Flüchtlingsheim in Ellwangen Afrikaner sitzt nach Großrazzia in Abschiebehaft

Ellwangen · Der bei einer Razzia in einem Flüchtlingsheim im baden-württembergischen Ellwangen gesuchte Asylbewerber ist nach seiner Festnahme in Abschiebehaft genommen worden.

An der Landeserstaufnahmeeinrichtung für Flüchtlinge (LEA) in Ellwangen fährt ein Gefangenentransporter vor.

An der Landeserstaufnahmeeinrichtung für Flüchtlinge (LEA) in Ellwangen fährt ein Gefangenentransporter vor.

Foto: dpa, puc kno

Der bei einer Razzia in einem Flüchtlingsheim in Baden-Württemberg gesuchte Asylbewerber ist in Abschiebehaft genommen worden. Die politische Debatte über den Fall geht indes weiter. Innenminister Seehofer bietet an, dass die Bundespolizei für Sicherheit in den Unterkünften sorgen kann.

In welches Gefängnis der 23-Jährige aus dem westafrikanischen Togo kam, wollte ein Polizeisprecher nicht sagen. Der Mann sollte ursprünglich in der Nacht zum Montag aus der Unterkunft geholt und nach Italien abgeschoben werden. Dieses EU-Land hatte er nach seiner Flucht aus der Heimat zuerst betreten.

Die Aktion war allerdings am teils gewaltsamen Widerstand von bis zu 200 Migranten in der Unterkunft gescheitert - die Polizei zog sich aus Sicherheitsgründen zurück. Am Donnerstag durchsuchten Hunderte Beamte stundenlang die Unterkunft. Dabei konnte der 23-Jährige gefasst werden.

Der Fall hat eine bundesweite Diskussion ausgelöst. Baden-Württembergs Ministerpräsident Winfried Kretschmann (Grüne) lobte das Vorgehen der Polizei. Der Einsatz sei zur Ahndung der begangenen Straftaten und zur Prävention notwendig gewesen, sagte er der "Heilbronner Stimme" und dem "Mannheimer Morgen". Bundesinnenminister Horst Seehofer (CSU) nannte die Ereignisse in Ellwangen indes einen "empörenden Sachverhalt". So dürfe "das Gastrecht nicht mit Füßen getreten werden".

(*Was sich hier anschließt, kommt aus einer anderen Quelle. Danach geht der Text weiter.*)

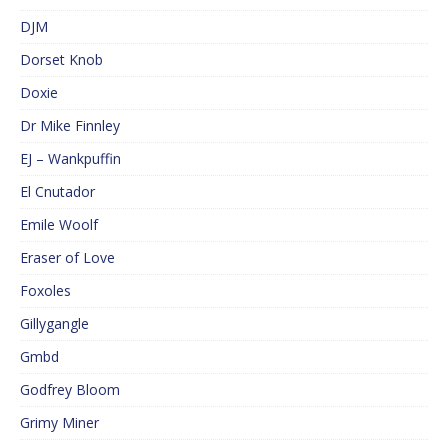
DJM
Dorset Knob
Doxie
Dr Mike Finnley
EJ – Wankpuffin
El Cnutador
Emile Woolf
Eraser of Love
Foxoles
Gillygangle
Gmbd
Godfrey Bloom
Grimy Miner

Seehofer bot an, die Bundespolizei könne mit für die Sicherheit in Flüchtlingsunterkünften sorgen. Mit Blick auf die geplanten Ankerzentren, in denen künftig die Asylverfahren beschleunigt bearbeitet werden sollen, fügte Seehofer hinzu: "Ich möchte nicht mit dem Vorwurf leben, der Bund richtet Zentren ein und lässt bei der Sicherheit die Länder allein."

Kritik an großen Sammelunterkünften

Die Grünen-Innenexpertin Irene Mihalic bezeichnete das Vorgehen der Flüchtlinge gegen die Polizei ebenfalls als inakzeptabel, sieht durch die Ereignisse aber auch die Ankerzentren infrage gestellt. Die Vorfälle zeigten, wie problematisch die Unterbringung von Geflüchteten in großen Sammelunterkünften sei, sagte sie der Nachrichtenagentur AFP.

Auch die Gewerkschaft der Polizei (GdP) meldete Bedenken an. "Die Probleme wachsen mit der Größe solcher Lager, auch die Ängste der Menschen dort wachsen und schaukeln sich auf", sagte GdP-Vizechef Jörg Radek den Zeitungen der Funke-Mediengruppe. Es wachse ein "erhebliches Aggressions- und Gefährdungspotential" heran, wenn massenhaft Neuankömmlinge und ausreisepflichtige Asylbewerber zusammengesperrt würden.

Seehofer bekräftigte sein Vorhaben der Ankerzentren allerdings. Ab August soll mit fünf bis sechs Pilotprojekten gestartet werden.